Volume 26, Number 19 · December 6, 1979

Variations on an Idée Fixe

By Bruce Chatwin
The Year of the Greylag Goose
by Konrad Lorenz, translated by Robert Martin, photographs by Sybille Kalas, by Klaus Kalas

Harcourt Brace Jovanovich/a Helen and Kurt Wolff book, 199, 147 illus pp., $25.00

Admirers of King Solomon's Ring and Man Meets Dog will be relieved that Konrad Lorenz has reverted to his earlier vein. His last two books must have been a bitter disappointment, even to those who accepted On Aggression as a work of oracular significance.
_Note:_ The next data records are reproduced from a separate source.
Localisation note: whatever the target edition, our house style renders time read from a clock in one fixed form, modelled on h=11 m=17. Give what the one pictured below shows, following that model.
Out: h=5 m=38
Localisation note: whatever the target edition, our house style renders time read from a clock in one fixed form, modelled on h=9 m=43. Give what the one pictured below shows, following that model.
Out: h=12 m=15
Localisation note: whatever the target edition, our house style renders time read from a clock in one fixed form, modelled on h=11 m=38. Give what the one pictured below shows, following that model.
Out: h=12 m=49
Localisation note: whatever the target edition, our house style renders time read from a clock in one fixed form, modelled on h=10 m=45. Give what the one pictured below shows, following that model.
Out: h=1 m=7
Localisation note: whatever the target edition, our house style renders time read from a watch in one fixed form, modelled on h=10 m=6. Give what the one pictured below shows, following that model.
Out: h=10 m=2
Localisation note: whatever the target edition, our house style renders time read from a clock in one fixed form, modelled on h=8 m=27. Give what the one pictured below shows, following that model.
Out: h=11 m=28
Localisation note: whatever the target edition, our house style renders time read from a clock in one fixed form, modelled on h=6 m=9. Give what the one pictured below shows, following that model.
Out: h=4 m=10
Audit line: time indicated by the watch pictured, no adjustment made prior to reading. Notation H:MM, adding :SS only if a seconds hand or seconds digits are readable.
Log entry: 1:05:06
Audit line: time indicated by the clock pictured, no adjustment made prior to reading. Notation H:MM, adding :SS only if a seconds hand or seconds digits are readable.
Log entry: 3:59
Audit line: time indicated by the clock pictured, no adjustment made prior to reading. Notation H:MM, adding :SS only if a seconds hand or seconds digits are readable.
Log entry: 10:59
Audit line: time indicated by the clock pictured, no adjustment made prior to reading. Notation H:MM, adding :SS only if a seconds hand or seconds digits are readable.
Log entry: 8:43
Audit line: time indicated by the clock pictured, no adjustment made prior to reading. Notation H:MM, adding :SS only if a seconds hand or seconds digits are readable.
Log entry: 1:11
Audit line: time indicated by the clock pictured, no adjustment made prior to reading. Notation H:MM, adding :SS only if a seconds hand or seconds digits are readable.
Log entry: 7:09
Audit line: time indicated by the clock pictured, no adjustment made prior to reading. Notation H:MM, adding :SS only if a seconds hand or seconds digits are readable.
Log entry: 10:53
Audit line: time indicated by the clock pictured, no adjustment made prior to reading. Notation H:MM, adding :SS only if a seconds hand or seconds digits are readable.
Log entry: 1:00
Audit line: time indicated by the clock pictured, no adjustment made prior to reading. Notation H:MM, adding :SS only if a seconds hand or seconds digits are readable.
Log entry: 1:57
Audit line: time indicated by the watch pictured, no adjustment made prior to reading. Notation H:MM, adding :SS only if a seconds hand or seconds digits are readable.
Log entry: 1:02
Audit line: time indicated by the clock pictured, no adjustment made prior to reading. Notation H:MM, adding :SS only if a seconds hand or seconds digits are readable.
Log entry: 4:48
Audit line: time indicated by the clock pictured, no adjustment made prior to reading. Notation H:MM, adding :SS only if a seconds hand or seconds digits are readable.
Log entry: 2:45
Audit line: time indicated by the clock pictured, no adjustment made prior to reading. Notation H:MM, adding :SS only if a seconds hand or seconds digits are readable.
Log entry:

One of them, entitled Behind the Mirror, purported to be a 'search for a Natural History of Human Knowledge,' but was impenetrable to the nonacademic reader. The other, Civilized Man's Eight Deadly Sins, was easy enough—a diatribe in the language of the world-saver that dragged out the musty metaphors of social Darwinism and could have been written in the late Thirties. Overpopulation and the ruin of landscape were galloping cancers. He inveighed against the inertia of public opinion; the universal mania for the new; the lack of courtship rituals that made for stable marriages; and he feared that our civilization would fall to the less pampered peoples of the East.